GEGEVEN INFORMATIE:
++++++

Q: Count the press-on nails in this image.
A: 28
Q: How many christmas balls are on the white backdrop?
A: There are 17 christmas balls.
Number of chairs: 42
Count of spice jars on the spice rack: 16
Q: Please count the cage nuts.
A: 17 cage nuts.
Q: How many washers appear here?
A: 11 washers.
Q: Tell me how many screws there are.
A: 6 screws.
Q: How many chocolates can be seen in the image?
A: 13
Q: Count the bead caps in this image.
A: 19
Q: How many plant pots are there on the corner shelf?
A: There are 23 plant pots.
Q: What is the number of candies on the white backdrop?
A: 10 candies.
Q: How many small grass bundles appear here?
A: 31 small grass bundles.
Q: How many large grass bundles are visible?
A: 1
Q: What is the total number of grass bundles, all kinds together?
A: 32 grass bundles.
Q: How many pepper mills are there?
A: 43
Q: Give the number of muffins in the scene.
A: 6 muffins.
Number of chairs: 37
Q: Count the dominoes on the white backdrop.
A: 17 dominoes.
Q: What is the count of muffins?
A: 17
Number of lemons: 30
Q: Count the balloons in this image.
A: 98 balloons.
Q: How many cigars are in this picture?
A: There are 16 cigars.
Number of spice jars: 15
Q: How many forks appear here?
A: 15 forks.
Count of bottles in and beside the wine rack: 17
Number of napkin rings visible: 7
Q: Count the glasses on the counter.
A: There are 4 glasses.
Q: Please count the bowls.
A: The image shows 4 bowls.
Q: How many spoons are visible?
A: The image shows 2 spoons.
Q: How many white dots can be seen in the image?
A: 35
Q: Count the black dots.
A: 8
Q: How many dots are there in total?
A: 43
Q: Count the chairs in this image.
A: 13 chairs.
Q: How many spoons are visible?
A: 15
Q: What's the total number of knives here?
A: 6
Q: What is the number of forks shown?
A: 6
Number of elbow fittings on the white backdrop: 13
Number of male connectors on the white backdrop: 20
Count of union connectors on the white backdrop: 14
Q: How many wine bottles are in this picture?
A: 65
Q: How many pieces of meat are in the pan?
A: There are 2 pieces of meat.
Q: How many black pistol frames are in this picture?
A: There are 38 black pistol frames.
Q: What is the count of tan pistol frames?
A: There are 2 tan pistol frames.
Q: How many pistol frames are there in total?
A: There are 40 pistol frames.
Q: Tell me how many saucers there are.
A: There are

++++++

JOUW OPDRACHT: Vermeld hoeveel regels van de gegevens het woord "forks" bevatten, en geef alleen dat getal.

RESULTAAT: 3